Estes, who created the company with his wife Amy Becker Estes, described his new solar panel in an interview with Fortune earlier this month as “the smartest on the planet.” He hopes that rethinking the panel “will do for the solar industry what smart phones did for the computer industry.”
It’s a tall order. Few solar panel makers are really thinking differently about the aesthetics of panels, or are integrating computing intelligence and user experience design into the panel itself (SolPads can respond to finger taps and can even talk). No solar companies are integrating batteries inside panels.
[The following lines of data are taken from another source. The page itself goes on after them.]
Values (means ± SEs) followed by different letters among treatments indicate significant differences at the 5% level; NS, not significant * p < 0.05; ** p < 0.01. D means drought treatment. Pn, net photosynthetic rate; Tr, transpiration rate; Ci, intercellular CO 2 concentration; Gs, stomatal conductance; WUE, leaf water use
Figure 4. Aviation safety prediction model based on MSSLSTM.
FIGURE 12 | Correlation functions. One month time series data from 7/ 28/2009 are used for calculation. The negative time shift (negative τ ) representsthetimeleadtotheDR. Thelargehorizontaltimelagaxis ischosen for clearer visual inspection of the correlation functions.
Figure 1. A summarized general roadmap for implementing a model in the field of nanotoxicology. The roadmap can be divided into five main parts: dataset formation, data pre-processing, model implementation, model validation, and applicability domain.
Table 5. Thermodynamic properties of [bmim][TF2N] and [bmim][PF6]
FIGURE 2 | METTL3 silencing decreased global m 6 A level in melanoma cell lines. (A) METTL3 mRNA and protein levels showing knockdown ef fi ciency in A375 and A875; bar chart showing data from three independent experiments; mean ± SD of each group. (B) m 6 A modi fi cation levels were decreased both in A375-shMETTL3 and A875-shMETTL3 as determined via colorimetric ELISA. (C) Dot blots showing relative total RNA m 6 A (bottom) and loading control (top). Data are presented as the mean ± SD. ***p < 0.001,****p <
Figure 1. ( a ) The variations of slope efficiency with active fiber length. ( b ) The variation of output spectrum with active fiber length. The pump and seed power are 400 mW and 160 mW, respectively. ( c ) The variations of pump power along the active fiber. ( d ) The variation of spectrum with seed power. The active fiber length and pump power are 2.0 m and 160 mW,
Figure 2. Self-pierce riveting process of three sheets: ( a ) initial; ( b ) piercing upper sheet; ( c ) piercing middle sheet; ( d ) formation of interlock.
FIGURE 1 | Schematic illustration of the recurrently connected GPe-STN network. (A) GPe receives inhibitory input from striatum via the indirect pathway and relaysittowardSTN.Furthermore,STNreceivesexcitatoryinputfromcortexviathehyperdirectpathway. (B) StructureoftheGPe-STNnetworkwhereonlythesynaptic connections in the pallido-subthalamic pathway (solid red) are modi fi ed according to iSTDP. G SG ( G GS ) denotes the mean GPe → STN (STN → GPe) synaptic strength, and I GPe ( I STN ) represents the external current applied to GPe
Instead most are thinking about cost. With the dramatic growth in sales of solar panels over the past few years, solar panels are now at their cheapest time in history. In some large solar farms, built to sell power to utilities, energy from solar panels can fetch prices as low as four cents per kilowatt hour; cheaper than natural gas and coal power.
But as low cost panels get cheaper and cheaper, and as the technology becomes more mainstream, a few companies are trying to differentiate solar panels by making them higher-end, more efficient, and more tied to batteries.
In particular billionaire entrepreneur Elon Musk, and his cousin Lyndon Rive, are now focused on launching new types of solar products at SolarCity SCTY 3.85% , as the company undergoes an acquisition by electric car maker Tesla TSLA 0.74% . During a recent SolarCity earnings call, Musk said that SolarCity wants his company’s solar panels to be “beautiful,” to eventually all be paired with batteries, and to be so visually compelling as to make homeowners excitedly show them off to their neighbors.
Like Musk, Estes isn’t the typical solar or energy executive. Before SunCulture Solar he developed technology that helps artists and producers make high-quality audio recordings (called Endless Analog) and he’s sold equipment to the likes of Lenny Kravitz and Beck. With his shaggy blonde hair, he looks more like one of his former musician customers than a buttoned up solar VP.